Records supplied:
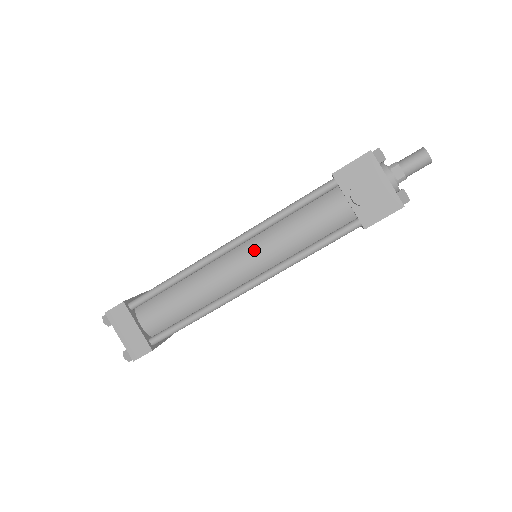
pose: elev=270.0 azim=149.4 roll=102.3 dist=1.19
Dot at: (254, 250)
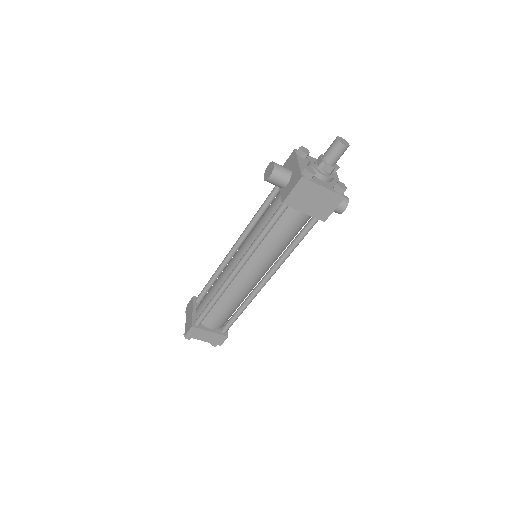
Dot at: (243, 244)
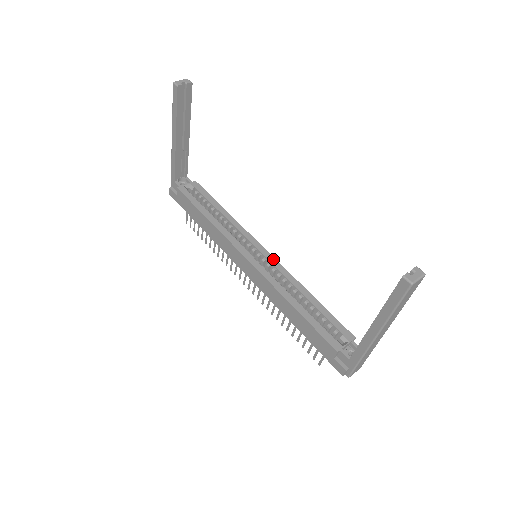
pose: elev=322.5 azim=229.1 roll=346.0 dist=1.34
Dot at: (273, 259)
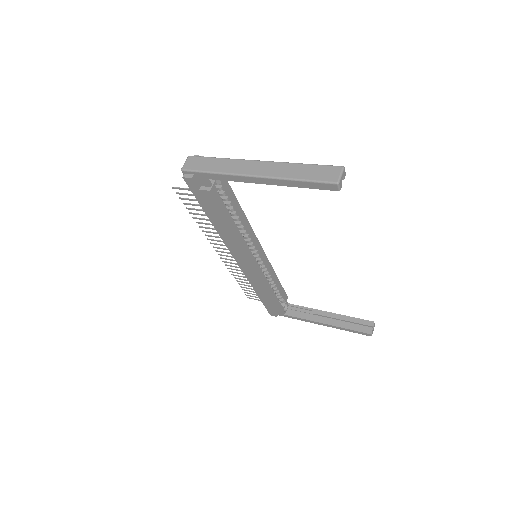
Dot at: (264, 254)
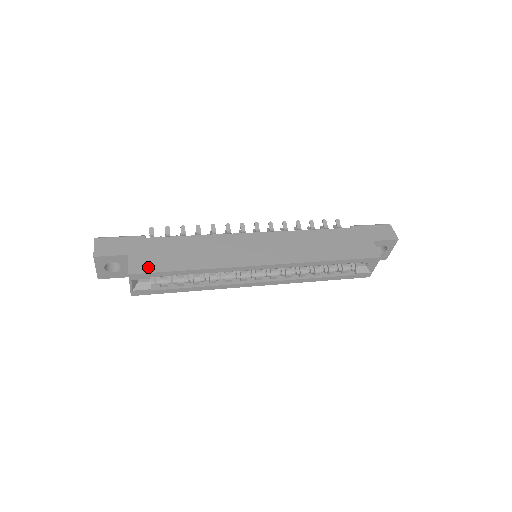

What is expected:
Arrange every line of the records above as a Markdown table with the columns "Row" and "Line", numbering the rows and skipping blank lines. Leave the pictures out of the answer.

Full solution:
| Row | Line |
|---|---|
| 1 | pose: elev=270.0 azim=149.4 roll=102.3 dist=1.19 |
| 2 | Dot at: (254, 250) |
| 3 | Dot at: (243, 244) |
| 4 | pose: elev=322.5 azim=229.1 roll=346.0 dist=1.34 |
| 5 | Dot at: (273, 259) |
| 6 | Dot at: (264, 254) |